Le présent n'est jamais visible. Il est toujours doublé par le passé ou le futur même dans un infiniment proche, selon le philosophe Clément Rosset « il n'est abordable que par le biais de la représentation ». Et quel meilleur outil que l'appareil photographique pour questionner la réalité du présent ? En fixant un instant, l'appareil le dénature et déplace le spectateur d'un certain « coefficient d'inattention à la vie », à une pétrification.

L'éternité à court terme, c'est le « souvenir du présent » de Henri Bergson, suspendu en l'air, sans point d'appuie dans le passé. La photographie crée un écart en fixant un présent en en créant une représentation. C'est cet écart, crée par la photographie, qui permet de distinguer le réel de son double.
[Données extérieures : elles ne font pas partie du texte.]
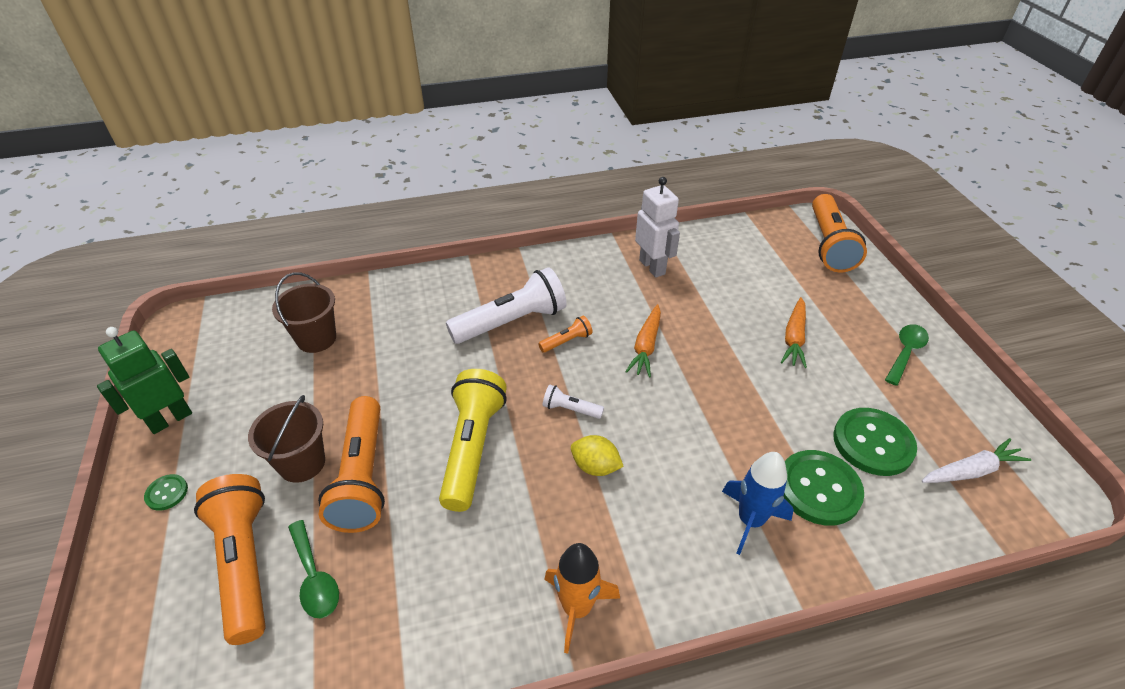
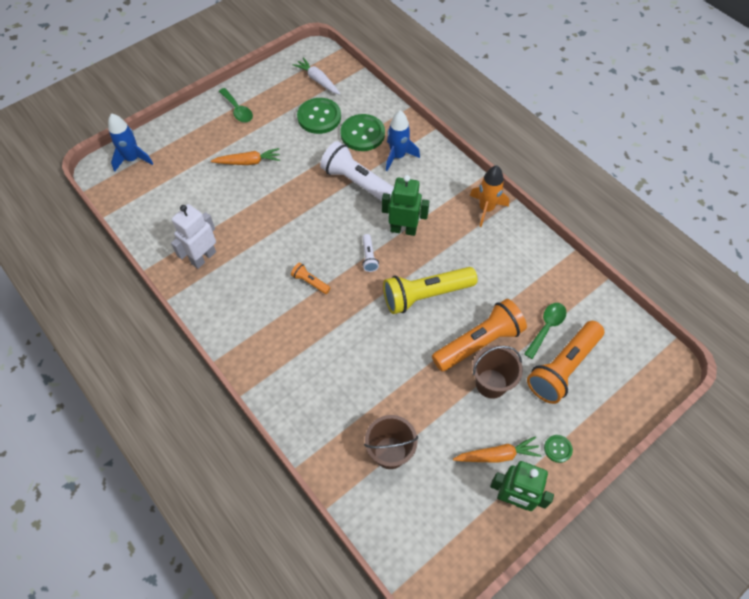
camera: 115 degrees left, 15 degrees up
(511, 322) = (307, 324): white flashlight -> white flashlight (359, 183)
(595, 466) = (403, 229): yellow lemon -> green robot
(646, 346) = (293, 235): orange carrot -> orange carrot (497, 455)
(829, 244) = (133, 159): orange flashlight -> blue rocket
(905, 353) = (237, 110): green spoon -> green spoon turned 135 degrees counterclockwise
Il crée un espace, « une tâche blanche » dans laquelle, selon Michael Palmer, « quelque chose pourrait éventuellement aller ».

Dans des images apparemment banales, quelque chose cloche ; il y a un décalage entre ce que ce devrait être et ce que ça montre effectivement. Elles semblent être images quotidiennes et à l'opposé de tout spectacle, mais comme dans un bon polar, quelque chose cloche. Ces images cherchent la concentration dans une existence autrement très déconcentrée.